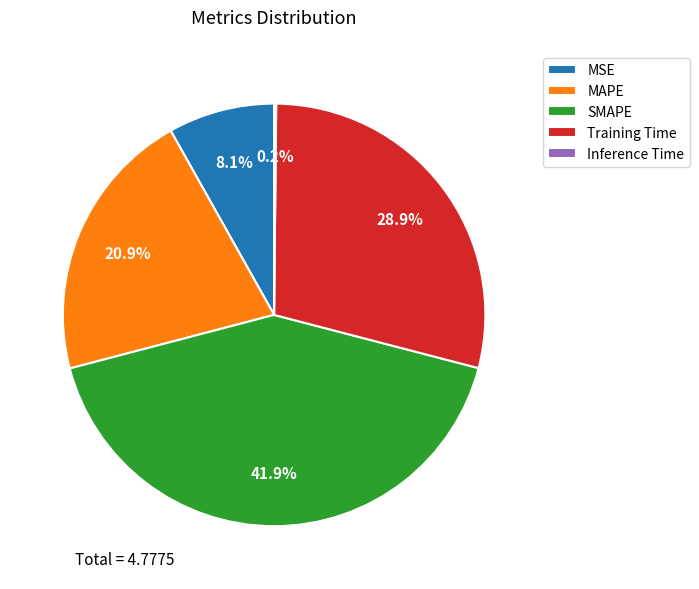

How much of the chart is everything except MSE?

91.9%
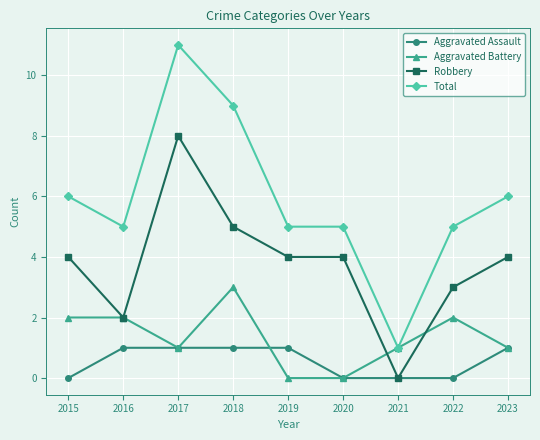

At how many categories does at least one series exceed 7?

2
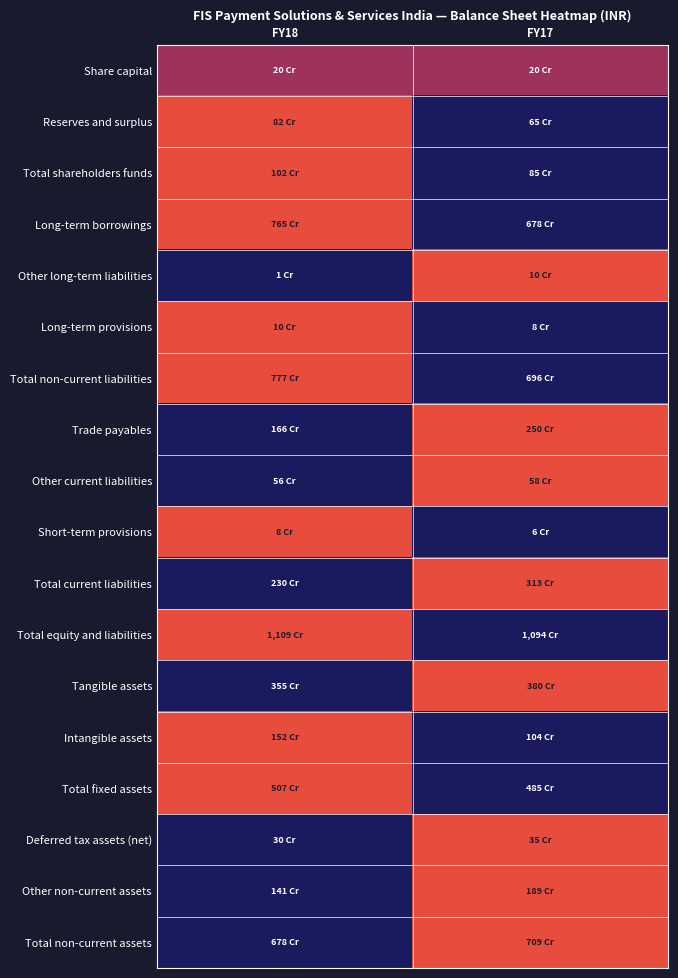

At how many categories does at least one series exceed 0?

2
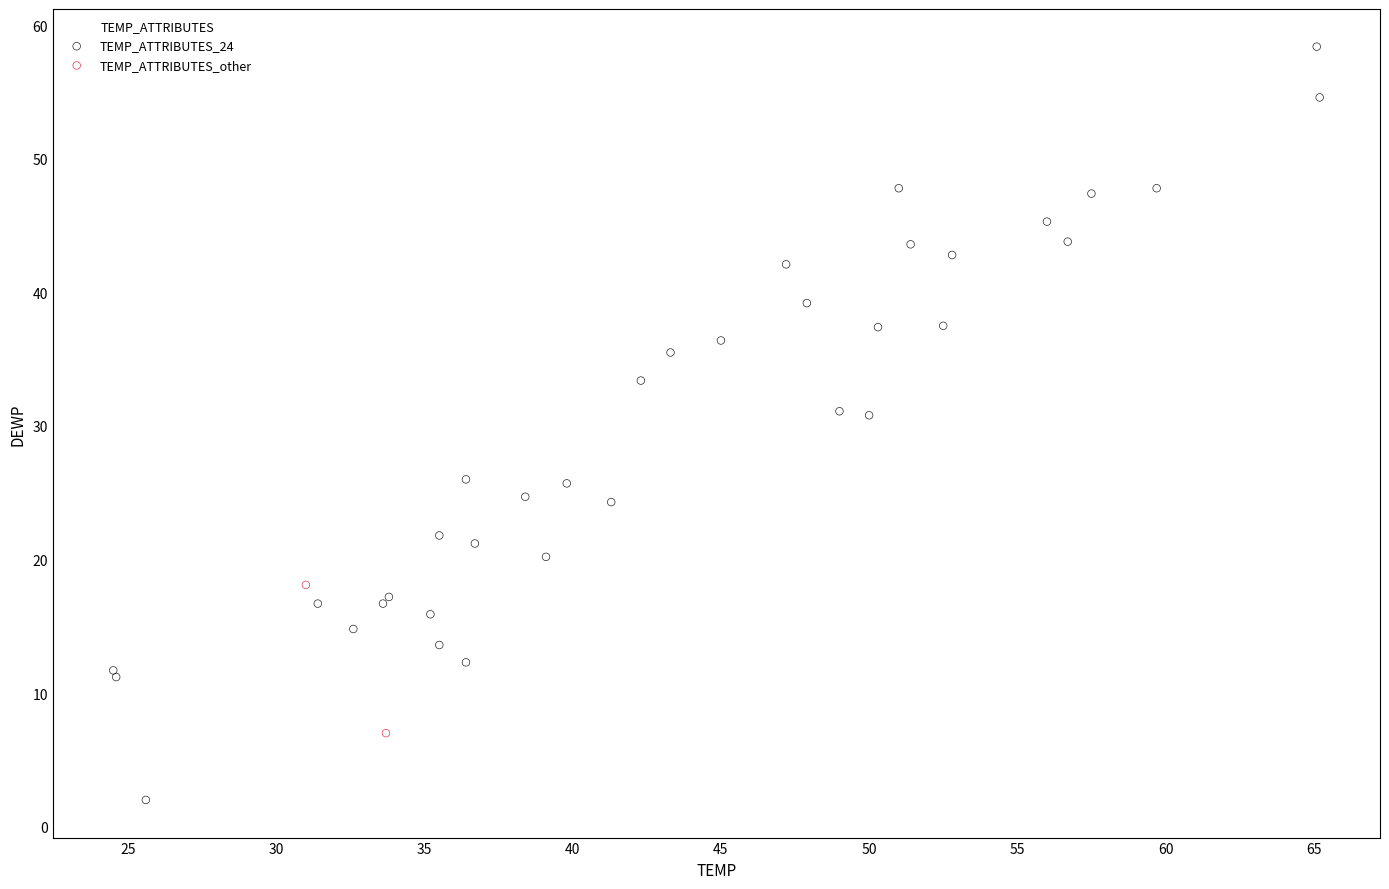

What are all the series names shown in the legend?

TEMP_ATTRIBUTES_24, TEMP_ATTRIBUTES_other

# # #

* _Polecenie do wykonania_: Przedstaw wszystkie powyższe wiersze jako tabelę Markdown z kolumnami „Nr” i „Wiersz”, w której „Nr” to kolejny numer. Pomiń puste linie i nie umieszczaj w odpowiedzi obrazków.

* _Wynik zadania_:
| Nr | Wiersz |
|---|---|
| 1 | How much of the chart is everything except MSE? |
| 2 | 91.9% |
| 3 | At how many categories does at least one series exceed 7? |
| 4 | 2 |
| 5 | At how many categories does at least one series exceed 0? |
| 6 | 2 |
| 7 | What are all the series names shown in the legend? |
| 8 | TEMP_ATTRIBUTES_24, TEMP_ATTRIBUTES_other |